__Problem details__:
An exact copy is needed of the lines from the one that contains "Original Factory Grade" through the final line of the data below, with pictures left out.

__Task input__:
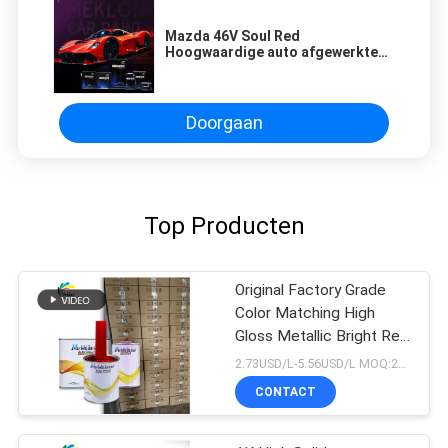
Mazda 46V Soul Red
Hoogwaardige auto afgewerkte
verf
Doorgaan
Top Producten
Original Factory Grade
Color Matching High
Gloss Metallic Bright Red
Auto Repair Verf
2.73USD/L-5.56USD/L MOQ:200l
CONTACT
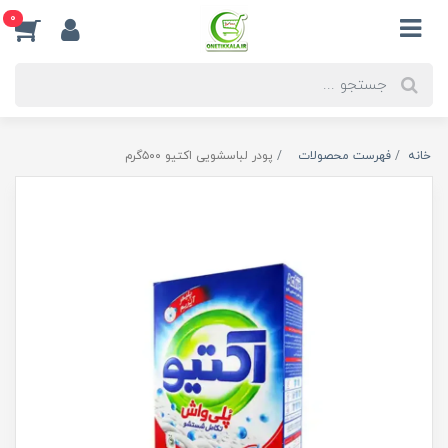
0
خانه
فهرست محصولات
پودر لباسشویی اکتیو ۵۰۰گرم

__Problem solution__:
Original Factory Grade
Color Matching High
Gloss Metallic Bright Red
Auto Repair Verf
2.73USD/L-5.56USD/L MOQ:200l
CONTACT
0
خانه
فهرست محصولات
پودر لباسشویی اکتیو ۵۰۰گرم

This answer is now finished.